In Nietzsches Notizbüchern der Jahre 1872/73 finden sich unter den Gedanken, die in "Über Wahrheit und Lüge im aussermoralischen Sinne" eingegangen sind, auch solche, die den Wert der Kunst stärker betonen, als dies in "Über Wahrheit und Lüge im aussermoralischen Sinne" geschieht (man darf nicht vergessen, daß ja auch "Über Wahrheit und Lüge im aussermoralischen Sinne" nur ein Fragment ist, und daß gerade der zweite Teil, in dem es um die Kunst geht, nicht zu einem wohldurchdachten Schluß geführt wird, sondern plötzlich abbricht). In den Notizen behandelt Nietzsche das tragische Problem, daß der Mensch, obwohl er sehr danach strebt, unmöglich die vollkommene Wahrhaftigkeit erreichen kann. Diese Unmöglichkeit bedeutet eine Abwertung der Wissenschaft und eine Aufwertung der Kunst. "Wahrhaftigkeit der Kunst: sie allein jetzt ehrlich." Es kann also keine Rede davon sein, daß "Über Wahrheit und Lüge im aussermoralischen Sinne" einen klaren Bruch Nietzsches mit seiner früheren Verherrlichung der Kunst darstelle - dieser Aspekt fehlt in "Über Wahrheit und Lüge im aussermoralischen Sinne" nur, weil der Text nicht fertiggestellt wurde.

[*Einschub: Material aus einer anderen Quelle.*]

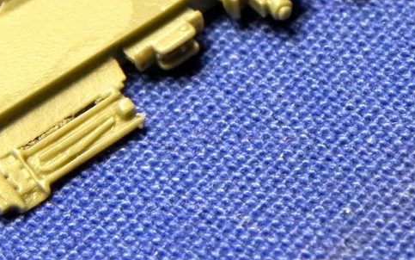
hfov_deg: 6.4
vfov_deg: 4.0
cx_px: 234
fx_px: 3721
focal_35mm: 329
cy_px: 40
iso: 400
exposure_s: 1/17
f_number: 4
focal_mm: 20.8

Eine andere Notiz könnte aufschlußreich für die geplante Fortführung von "Über Wahrheit und Lüge im aussermoralischen Sinne" sein:
"Erste Stufe der Kultur: der Glaube an die Sprache, als durchgehende Metapherbezeichnung.
Zweite Stufe der Kultur: Einheit und Zusammenhang der Metapherwelt durch Anlehnung an Homer."

Der Glaube an die Wahrheit der Metaphernwelt ist das, was Nietzsche im ersten Teil von "Über Wahrheit und Lüge im aussermoralischen Sinne" dargestellt hat. Der zweite Teil hätte dann zeigen müssen, wie nach dem Vorbild Homers jenes Begriffs-Gebäude aus Spinnenfäden vereinheitlicht wird, so daß es das Grundgerüst einer Kultur bildet. Nietzsches Beurteilung der Metaphernwelt erscheint so viel weniger abwertend, als aus "Über Wahrheit und Lüge im aussermoralischen Sinne" deutlich wird.
Demnach scheinen sich Nietzsches Gedanken in dem Text "Ueber Wahrheit und Lüge im aussermoralischen Sinne" gar nicht so sehr von denen in der "Geburt der Tragödie" zu unterscheiden. Nietzsche sieht jetzt zwar keine Möglichkeit mehr, zur Erkenntnis des Ur-Einen zu gelangen, aber die Grundkonstellation bleibt: Die Kunst macht das Leben erträglich. Was in der "Geburt der Tragödie" die Weisheit des Silen war, wird nun "Bedürftigkeit" genannt.